When she was finally able to come back to work for a few hours a day, it proved challenging. Getting up to an alarm, getting ready, and getting to work at the scheduled time were hard. Add to that, her new eating requirements dictated learning to cook and source healthy food in a completely different way than how she’d always done it.
I remember watching in amazement as people from her church rallied around her and stepped in to help her get back on her feet. One person came every week to help her straighten out her finances. Someone else came at different times and helped her get her apartment in order. Other people helped with car repairs and rides when the car needed fixing. Others simply offered a listening ear when some days felt overwhelming.
Slowly but surely, like a baby fawn finding its legs for the first time, she started to stand, and not just stand, but function again. And eventually the functioning turned to thriving beyond where she had been before her illness.
It’s no secret that the Church isn’t perfect, but when we get it right, it’s amazing. Don’t forsake the assembling of yourselves is not a rule for the sake of a rule. God knows we are created for mutual edification, for relationships, to not do life alone. You are not an island. I am not an island, much as I’d like to think that I am.
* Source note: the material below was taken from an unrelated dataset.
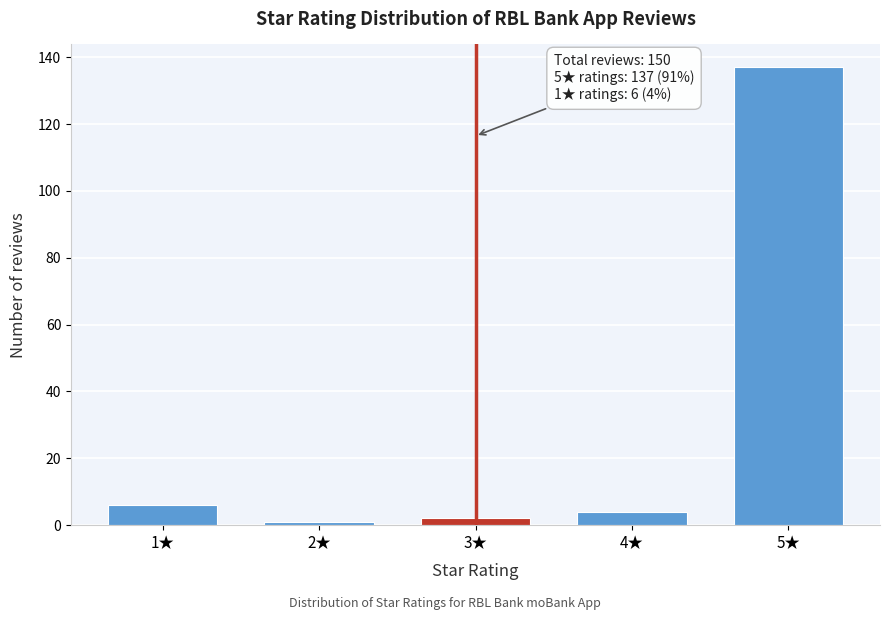

Reading left to right, what are all the values shown in this chart?

1★=6	2★=1	3★=2	4★=4	5★=137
As I look back over my life at times of great sorrow and trial, the natural inclination of friends and family was to come alongside me and help me get my feet back underneath me. Sometimes it was bringing meals so I didn’t have to think about doing the one thing I dislike the most. Other times, it was a phone call to check on me or someone stopping me and saying they’ve been praying for me. I could write a whole essay on what a precious commodity the prayers of other believers are on behalf of each other.
Being in community with other believers is not a suggestion. It’s a command of scripture because God created us to need one another. That’s where we grow, get encouragement, are strengthened and where we can then return the favor to others.
The simple truth is this: We are not an island unto ourselves. Being with people we have Jesus in common with is not a rule to be followed but a gift to be cherished.